Oct 29, 2010

Framing Environmental Issues for the Everyday Juan

It would probably need a miracle to have a fruitful discourse regarding the environment to a vocational student whose sole purpose is to have a decent job above minimum wage after graduation, or to an unemployed mother who has at least five mouths to feed every day. You can’t say, “we got a really big problem! Don’t use a straw! Use public transportation more! We need to save the whales and the polar bears!”

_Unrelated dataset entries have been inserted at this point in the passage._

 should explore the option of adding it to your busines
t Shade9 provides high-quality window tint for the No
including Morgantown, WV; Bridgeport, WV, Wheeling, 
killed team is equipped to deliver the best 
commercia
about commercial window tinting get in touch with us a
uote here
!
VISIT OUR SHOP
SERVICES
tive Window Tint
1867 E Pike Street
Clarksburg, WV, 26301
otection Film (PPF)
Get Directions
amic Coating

My friends and I were doing some groceries last night for a house party, and as I was talking about the perils of using plastic and aluminium cans, they kind of just mocked me. Especially when I said not to use the plastic cups “in order to save the whales” – my favourite line. I can’t blame them since 1) I didn’t use the right perspective or framework to discuss environmental degradation and 2) they can’t appreciate the whales since they and even I haven’t seen one. (This may be the reason why I wanted to go to Bicol and swim with the whale sharks)

“When you talk to the head of the government, your language is economic; when you talk to the communities, your language is welfare; when you talk to businessmen, your language is their future profits; when you talk to NGOs, your language is environment" - Thomas Friedman, Hot Flat and Crowded

And I guess when you talk to Filipinos, your language would have to anchor on job creation and poverty alleviation. It’s difficult to see the connection right now, but part of biodiversity conservation is the creation of jobs so that the locals would not illegally or hyperexploit our seas and forests like what happened in Indonesia. Since (i think) there is a decreasing number of jobs that require man power or blue-collared jobs (that’s why there is high unemployment), people should shift to green-collared jobs since it’s the industry to be after the enineering economy of the 1990s and the information economy of 2000s.

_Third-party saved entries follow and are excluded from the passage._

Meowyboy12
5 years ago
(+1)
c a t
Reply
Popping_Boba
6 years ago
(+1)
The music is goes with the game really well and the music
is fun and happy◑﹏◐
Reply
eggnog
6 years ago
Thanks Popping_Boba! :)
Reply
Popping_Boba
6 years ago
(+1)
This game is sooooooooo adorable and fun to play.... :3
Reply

Aside from employment-leads-to-poverty-reduction effect, going green may also mean growing your own food or harnessing your own utilities (electricity and water) at your backyard to reduce cost. I have learned from my liberation theology class that marginalization has to do with the system – an institutional immoralization. So eliminating that structure like capitalism may actually serve as a catalyst for social change. These people/communities are independent so they don’t have to rely on structure from which they deserve more benefits. An example of this would be an ecovillage with all the characteristics mentioned above, plus their zero waste management and the use of their own currency.

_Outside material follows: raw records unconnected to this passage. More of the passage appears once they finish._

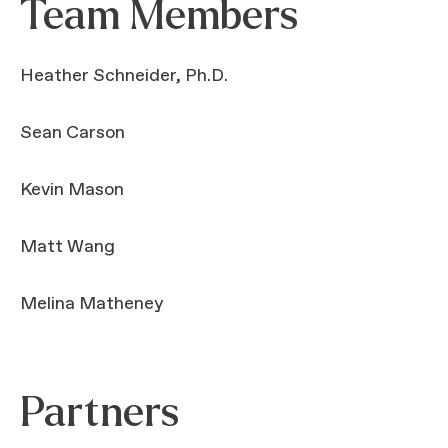
Team Members
Heather Schneider, Ph.D.
Sean Carson
Kevin Mason
Matt Wang
Melina Matheney
Partners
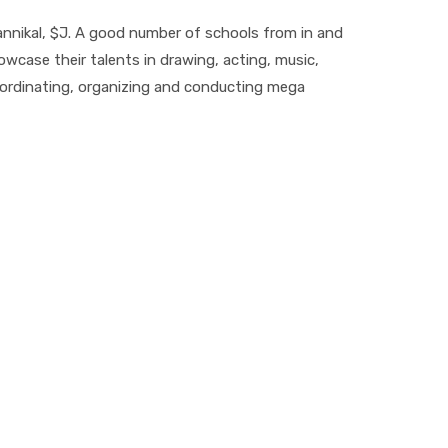
 Kannikal, $J. A good number of schools from in and
owcase their talents in drawing, acting, music,
 coordinating, organizing and conducting mega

People, especially Filipinos, have the tendency to respond to rewards, and if you’d say that going green can directly affect their lives, they’ll be more interested in the green revolution. Right now, i think the perception of Filipinos regarding this shift is an elitist movement wherein environmental talks are for intellectual people and making a difference may come from those who have resources. There’s a more effective solution than gathering the brightest of the brightest which may have the tendency to keep the knowledge for themselves or their group. We should create a dialogue with the everyday Filipino, because before you can instigate solutions and get Filipinos moving, you have to inform the everyday Filipino of the vision and what I mentioned above may just be the proper framework to spark this dialogue with them.

1 comment:

marci said...

This House Believes that Environmentalism should replace Capitalism.